● **ACTIVITÉ A**
Répondez à ces questions d'après le texte de lecture :
(i) Chez quel éditeur le livre « Rien ne va plus » est-il publié ?
(ii) Qui a dessiné l'illustration de couverture du livre ?
(iii) À travers quel regard Muriel Augry conte-t-elle les déroulements de vies ?
● **ACTIVITÉ B**
Relevez tous les titres de films de Claude Chabrol cités dans le texte de lecture.
● **ACTIVITÉ C**
Résumez le texte de lecture en deux phrases.

Tranches de vies
 
Dans ce petit livre, « Rien ne va plus », édité chez l’Harmattan, il y a comme un air des films du grand connaisseur des tréfonds de l’âme de la bourgeoisie provincial, Claude Chabrol, qui produisit lui-même un polar intitulé aussi « Rien ne va plus », bien après « La femme infidèle », « Juste avant la nuit », « Le beau Serge », « L’Ivresse  du pouvoir », « Que la bête ne meure », « L’œil du malin », qui figure sur la très belle et mystérieuse illustration de couverture du livre dessinée par Aissa Ikken…Autant de titres qui siéraient comme un gant aux contes de Muriel Augry se délectant à travers son regard d’ ornithologue pour nous conter les déroulements de vies et les battements d’ailes des pauvres oiseaux que nous sommes, pleins de vies, de cynisme, de calculs, d’absurde, mais tous à la recherche de ce « je ne sais quoi ».

● **LIGNES AFFICHÉES**
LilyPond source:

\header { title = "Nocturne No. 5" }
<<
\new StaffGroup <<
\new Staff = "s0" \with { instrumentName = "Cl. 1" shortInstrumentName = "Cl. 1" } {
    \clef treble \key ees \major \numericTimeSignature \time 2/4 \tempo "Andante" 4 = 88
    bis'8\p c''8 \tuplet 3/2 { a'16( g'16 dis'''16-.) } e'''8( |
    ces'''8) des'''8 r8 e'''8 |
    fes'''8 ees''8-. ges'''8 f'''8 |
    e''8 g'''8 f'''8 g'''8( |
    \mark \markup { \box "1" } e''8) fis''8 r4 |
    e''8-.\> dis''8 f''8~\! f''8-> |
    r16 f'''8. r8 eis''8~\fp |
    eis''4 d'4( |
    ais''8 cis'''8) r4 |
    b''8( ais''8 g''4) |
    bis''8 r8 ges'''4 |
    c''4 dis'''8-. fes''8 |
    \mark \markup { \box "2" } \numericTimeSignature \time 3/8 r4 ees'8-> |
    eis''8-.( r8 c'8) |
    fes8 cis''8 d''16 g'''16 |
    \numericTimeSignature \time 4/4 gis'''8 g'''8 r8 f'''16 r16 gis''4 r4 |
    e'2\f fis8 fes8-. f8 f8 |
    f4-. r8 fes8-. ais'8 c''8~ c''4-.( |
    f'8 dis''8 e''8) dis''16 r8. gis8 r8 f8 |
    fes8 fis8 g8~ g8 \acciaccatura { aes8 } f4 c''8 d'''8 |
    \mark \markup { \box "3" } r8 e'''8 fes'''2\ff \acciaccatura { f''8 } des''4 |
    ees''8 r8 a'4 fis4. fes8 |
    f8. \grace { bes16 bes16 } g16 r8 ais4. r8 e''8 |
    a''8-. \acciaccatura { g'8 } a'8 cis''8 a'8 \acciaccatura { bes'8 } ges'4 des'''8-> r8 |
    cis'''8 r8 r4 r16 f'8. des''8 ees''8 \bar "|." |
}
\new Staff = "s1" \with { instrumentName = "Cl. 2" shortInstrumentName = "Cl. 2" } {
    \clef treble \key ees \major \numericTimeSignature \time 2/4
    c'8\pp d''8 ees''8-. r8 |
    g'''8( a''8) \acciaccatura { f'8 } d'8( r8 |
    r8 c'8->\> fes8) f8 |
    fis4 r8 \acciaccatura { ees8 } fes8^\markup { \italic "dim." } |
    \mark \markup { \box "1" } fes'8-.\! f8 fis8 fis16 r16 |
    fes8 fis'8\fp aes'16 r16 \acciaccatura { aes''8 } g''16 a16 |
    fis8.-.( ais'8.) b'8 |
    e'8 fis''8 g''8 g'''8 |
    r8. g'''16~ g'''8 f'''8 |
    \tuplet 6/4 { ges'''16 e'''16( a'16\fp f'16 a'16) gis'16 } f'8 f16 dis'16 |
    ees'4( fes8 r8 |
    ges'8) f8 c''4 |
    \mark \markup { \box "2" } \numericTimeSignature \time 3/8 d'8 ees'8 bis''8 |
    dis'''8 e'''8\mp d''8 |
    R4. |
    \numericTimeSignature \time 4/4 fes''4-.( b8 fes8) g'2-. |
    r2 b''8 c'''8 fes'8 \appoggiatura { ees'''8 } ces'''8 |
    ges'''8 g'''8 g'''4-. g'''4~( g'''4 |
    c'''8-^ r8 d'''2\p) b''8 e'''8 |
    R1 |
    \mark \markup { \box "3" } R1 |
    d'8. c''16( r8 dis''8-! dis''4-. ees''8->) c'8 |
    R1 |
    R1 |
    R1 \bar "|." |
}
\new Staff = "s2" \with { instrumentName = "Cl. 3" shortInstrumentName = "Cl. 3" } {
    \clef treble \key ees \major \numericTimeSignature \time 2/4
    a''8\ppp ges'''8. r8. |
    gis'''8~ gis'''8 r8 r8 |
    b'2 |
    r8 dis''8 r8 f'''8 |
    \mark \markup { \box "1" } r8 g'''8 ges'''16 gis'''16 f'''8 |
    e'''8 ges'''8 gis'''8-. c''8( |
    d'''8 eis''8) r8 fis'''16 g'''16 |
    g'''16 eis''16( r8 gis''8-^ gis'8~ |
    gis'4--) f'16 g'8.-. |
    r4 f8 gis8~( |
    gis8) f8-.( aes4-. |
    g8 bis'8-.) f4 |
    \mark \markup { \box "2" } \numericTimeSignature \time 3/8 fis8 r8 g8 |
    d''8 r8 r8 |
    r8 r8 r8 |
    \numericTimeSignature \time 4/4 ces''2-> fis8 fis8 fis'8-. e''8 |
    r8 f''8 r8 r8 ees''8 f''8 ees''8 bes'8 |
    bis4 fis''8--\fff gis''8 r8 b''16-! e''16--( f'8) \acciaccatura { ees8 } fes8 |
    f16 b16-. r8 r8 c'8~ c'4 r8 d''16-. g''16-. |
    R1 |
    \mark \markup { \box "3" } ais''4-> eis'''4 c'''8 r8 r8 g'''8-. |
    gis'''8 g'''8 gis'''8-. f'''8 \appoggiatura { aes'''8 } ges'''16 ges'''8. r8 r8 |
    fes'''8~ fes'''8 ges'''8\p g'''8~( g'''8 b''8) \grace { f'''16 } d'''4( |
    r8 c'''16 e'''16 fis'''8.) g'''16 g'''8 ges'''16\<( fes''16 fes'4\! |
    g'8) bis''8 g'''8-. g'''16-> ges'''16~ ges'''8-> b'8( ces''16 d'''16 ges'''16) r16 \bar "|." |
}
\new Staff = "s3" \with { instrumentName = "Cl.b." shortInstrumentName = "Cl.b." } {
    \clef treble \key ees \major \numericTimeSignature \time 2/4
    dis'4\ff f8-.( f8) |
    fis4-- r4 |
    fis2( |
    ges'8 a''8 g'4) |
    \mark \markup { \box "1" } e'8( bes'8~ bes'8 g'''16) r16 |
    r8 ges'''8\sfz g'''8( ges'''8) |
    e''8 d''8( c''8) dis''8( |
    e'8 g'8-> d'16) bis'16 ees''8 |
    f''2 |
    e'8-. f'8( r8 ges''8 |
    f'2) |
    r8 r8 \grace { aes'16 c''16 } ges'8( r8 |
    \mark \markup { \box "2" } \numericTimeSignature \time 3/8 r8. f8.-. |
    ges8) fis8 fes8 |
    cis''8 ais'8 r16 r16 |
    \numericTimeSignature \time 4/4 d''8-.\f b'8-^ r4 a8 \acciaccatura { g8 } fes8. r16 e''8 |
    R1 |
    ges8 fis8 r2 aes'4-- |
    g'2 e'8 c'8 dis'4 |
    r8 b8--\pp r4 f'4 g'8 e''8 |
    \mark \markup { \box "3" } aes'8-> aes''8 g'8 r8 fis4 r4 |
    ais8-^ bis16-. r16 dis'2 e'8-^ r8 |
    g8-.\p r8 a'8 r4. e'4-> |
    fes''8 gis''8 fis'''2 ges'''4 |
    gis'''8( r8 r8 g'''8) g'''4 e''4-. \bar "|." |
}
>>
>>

● **RÉPONSE RÉDIGÉE A**
(i) Chez l'Harmattan.
(ii) Aissa Ikken.
(iii) Un regard d'ornithologue.

● **RÉPONSE RÉDIGÉE B**
« Rien ne va plus », « La femme infidèle », « Juste avant la nuit », « Le beau Serge », « L'Ivresse du pouvoir », « Que la bête ne meure », « L'œil du malin »

● **RÉPONSE RÉDIGÉE C**
Le livre « Rien ne va plus », édité chez l'Harmattan, évoque l'atmosphère des films de Claude Chabrol, dont plusieurs titres conviendraient aux contes de Muriel Augry. Avec un regard d'ornithologue, Muriel Augry y raconte des vies pleines de cynisme, de calculs et d'absurde, toutes à la recherche d'un « je ne sais quoi ».